## What you should do
Quote the entries below word for word, starting at the line that contains "genus: Oxalis" and continuing through the final line of the entries, both ends included.

▽

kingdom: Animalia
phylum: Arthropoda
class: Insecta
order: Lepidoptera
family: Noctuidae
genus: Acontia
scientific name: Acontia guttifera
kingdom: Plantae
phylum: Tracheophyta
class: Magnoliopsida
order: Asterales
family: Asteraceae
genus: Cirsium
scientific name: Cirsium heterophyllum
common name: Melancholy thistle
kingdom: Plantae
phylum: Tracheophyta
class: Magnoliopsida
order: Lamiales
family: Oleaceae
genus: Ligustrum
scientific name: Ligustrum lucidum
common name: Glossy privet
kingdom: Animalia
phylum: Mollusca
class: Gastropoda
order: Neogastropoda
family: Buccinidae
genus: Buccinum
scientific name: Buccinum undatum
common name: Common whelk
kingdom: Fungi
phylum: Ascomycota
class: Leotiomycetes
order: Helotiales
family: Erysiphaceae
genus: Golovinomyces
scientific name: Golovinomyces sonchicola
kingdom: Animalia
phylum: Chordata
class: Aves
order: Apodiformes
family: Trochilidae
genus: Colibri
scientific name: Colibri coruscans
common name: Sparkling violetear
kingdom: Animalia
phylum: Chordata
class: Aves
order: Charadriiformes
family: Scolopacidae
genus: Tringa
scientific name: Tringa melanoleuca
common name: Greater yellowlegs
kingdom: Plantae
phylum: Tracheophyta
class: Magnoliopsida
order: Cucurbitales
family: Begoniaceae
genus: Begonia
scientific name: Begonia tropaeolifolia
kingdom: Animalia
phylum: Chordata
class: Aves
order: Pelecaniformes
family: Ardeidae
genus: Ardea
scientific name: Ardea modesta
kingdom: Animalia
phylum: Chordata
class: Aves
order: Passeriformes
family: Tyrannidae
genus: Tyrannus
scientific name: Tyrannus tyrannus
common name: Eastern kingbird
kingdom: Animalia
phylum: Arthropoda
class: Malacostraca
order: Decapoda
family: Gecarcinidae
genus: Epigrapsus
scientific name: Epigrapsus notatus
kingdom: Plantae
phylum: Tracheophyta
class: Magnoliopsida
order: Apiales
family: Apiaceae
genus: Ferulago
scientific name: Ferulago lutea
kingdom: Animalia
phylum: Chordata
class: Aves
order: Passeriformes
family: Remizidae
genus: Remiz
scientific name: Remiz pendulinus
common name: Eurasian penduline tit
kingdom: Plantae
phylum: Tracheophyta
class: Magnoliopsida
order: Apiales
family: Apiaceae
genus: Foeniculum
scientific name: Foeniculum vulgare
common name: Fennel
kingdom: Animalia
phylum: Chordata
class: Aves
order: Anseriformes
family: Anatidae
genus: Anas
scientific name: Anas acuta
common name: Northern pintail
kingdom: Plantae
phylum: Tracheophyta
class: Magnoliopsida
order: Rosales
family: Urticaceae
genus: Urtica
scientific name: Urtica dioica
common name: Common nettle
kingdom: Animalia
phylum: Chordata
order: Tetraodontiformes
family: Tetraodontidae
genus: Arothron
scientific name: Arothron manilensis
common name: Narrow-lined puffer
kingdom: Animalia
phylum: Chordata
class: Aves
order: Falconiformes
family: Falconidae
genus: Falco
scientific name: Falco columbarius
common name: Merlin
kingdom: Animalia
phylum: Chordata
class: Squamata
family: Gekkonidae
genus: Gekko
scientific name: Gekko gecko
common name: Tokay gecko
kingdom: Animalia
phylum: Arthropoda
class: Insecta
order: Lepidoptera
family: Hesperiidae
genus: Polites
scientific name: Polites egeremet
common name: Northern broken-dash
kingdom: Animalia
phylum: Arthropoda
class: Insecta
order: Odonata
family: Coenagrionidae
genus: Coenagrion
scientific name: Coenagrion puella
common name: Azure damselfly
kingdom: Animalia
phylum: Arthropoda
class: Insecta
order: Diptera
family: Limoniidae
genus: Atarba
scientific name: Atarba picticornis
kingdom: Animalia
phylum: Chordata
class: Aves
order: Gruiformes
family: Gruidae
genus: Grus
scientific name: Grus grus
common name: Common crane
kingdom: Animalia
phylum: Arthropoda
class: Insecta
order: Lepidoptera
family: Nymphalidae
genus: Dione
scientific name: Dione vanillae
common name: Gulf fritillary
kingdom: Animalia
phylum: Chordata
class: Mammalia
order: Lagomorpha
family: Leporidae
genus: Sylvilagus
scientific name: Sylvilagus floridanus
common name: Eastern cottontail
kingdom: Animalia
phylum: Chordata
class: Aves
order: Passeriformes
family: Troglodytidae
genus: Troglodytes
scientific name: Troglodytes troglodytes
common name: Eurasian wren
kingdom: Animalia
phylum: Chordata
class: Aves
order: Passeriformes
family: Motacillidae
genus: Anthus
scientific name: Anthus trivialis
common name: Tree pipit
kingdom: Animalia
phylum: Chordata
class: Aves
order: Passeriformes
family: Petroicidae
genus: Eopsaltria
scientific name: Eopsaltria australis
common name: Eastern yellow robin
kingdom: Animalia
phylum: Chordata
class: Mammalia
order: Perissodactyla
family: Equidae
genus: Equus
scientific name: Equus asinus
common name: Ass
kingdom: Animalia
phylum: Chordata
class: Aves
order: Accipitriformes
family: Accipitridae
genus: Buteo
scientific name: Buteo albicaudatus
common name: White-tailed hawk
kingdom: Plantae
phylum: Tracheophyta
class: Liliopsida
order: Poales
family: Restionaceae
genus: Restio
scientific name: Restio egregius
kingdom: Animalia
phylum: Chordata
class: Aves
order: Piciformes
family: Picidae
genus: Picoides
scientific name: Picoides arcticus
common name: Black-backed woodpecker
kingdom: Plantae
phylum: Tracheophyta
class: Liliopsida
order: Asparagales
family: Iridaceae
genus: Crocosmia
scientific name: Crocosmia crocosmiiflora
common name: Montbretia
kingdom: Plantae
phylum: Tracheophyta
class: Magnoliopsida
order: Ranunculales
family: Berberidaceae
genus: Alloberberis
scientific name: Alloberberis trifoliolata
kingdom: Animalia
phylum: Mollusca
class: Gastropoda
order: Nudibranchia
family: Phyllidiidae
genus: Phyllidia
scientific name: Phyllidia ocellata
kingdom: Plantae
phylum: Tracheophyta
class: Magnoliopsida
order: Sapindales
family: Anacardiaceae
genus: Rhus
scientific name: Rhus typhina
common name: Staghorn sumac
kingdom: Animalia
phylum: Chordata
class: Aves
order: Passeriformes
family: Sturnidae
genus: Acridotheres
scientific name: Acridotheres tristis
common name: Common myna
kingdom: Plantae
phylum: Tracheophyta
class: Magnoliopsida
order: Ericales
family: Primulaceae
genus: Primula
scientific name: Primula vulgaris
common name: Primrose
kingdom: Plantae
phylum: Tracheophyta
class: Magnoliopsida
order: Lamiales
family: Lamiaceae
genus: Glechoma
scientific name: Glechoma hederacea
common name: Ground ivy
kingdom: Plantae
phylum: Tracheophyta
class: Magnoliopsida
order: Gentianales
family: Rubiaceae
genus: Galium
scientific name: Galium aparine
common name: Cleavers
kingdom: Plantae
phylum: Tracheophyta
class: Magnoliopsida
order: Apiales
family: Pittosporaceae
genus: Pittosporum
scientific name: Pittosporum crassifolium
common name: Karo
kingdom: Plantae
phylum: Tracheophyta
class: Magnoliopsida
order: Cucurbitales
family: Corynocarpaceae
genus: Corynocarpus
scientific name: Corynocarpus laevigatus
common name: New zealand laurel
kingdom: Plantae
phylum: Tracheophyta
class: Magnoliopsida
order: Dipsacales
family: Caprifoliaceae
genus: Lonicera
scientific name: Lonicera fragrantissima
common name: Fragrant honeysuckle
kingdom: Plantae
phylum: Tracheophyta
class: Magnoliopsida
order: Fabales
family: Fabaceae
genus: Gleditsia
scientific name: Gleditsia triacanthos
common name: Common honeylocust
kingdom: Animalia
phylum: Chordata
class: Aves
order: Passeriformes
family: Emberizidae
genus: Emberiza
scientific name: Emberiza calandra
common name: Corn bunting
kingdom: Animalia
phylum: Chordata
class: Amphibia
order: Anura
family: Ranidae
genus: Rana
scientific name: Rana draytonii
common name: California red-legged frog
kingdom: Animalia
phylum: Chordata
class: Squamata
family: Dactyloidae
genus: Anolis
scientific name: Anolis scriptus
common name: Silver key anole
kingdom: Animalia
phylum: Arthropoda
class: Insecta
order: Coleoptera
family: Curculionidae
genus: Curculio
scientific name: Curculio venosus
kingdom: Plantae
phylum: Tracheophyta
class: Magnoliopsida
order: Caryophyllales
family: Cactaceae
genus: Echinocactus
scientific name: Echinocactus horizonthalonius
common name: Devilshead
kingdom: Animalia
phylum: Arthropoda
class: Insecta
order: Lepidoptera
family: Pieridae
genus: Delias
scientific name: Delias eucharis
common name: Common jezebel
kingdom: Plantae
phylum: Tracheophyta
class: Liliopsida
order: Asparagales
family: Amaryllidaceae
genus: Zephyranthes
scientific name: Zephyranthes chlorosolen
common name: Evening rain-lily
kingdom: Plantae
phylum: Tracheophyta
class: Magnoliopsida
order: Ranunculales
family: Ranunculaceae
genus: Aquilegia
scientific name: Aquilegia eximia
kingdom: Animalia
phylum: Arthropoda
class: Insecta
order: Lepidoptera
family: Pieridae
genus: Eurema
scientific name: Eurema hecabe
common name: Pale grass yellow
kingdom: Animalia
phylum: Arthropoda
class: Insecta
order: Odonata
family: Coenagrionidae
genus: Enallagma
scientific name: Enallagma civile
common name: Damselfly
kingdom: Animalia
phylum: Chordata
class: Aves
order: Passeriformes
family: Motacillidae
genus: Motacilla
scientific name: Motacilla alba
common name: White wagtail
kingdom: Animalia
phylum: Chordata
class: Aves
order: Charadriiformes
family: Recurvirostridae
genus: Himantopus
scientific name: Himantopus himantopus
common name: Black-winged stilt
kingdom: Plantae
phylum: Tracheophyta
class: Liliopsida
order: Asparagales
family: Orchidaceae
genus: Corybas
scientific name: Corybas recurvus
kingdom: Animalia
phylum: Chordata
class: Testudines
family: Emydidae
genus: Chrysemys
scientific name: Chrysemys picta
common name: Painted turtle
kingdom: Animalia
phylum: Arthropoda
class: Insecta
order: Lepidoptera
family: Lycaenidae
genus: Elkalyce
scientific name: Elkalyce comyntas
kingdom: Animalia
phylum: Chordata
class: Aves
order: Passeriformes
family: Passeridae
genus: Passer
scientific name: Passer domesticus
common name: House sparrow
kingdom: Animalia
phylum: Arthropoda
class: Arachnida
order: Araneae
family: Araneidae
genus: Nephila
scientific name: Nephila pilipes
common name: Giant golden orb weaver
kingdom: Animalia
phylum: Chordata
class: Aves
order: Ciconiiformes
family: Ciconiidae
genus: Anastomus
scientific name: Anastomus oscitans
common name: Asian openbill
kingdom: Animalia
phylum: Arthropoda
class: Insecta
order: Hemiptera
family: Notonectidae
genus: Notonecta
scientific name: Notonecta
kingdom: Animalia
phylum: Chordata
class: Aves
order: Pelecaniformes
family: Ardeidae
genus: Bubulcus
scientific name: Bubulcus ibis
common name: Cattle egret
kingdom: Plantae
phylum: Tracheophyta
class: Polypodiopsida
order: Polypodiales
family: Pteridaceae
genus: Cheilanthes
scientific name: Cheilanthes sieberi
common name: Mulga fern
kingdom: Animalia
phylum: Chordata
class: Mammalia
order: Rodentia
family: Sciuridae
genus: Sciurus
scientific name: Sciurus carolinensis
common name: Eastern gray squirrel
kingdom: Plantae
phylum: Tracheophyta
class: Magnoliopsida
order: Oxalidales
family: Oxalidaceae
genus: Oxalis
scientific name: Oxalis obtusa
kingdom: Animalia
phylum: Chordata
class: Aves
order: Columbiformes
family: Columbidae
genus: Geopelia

△

## Correct output
genus: Oxalis
scientific name: Oxalis obtusa
kingdom: Animalia
phylum: Chordata
class: Aves
order: Columbiformes
family: Columbidae
genus: Geopelia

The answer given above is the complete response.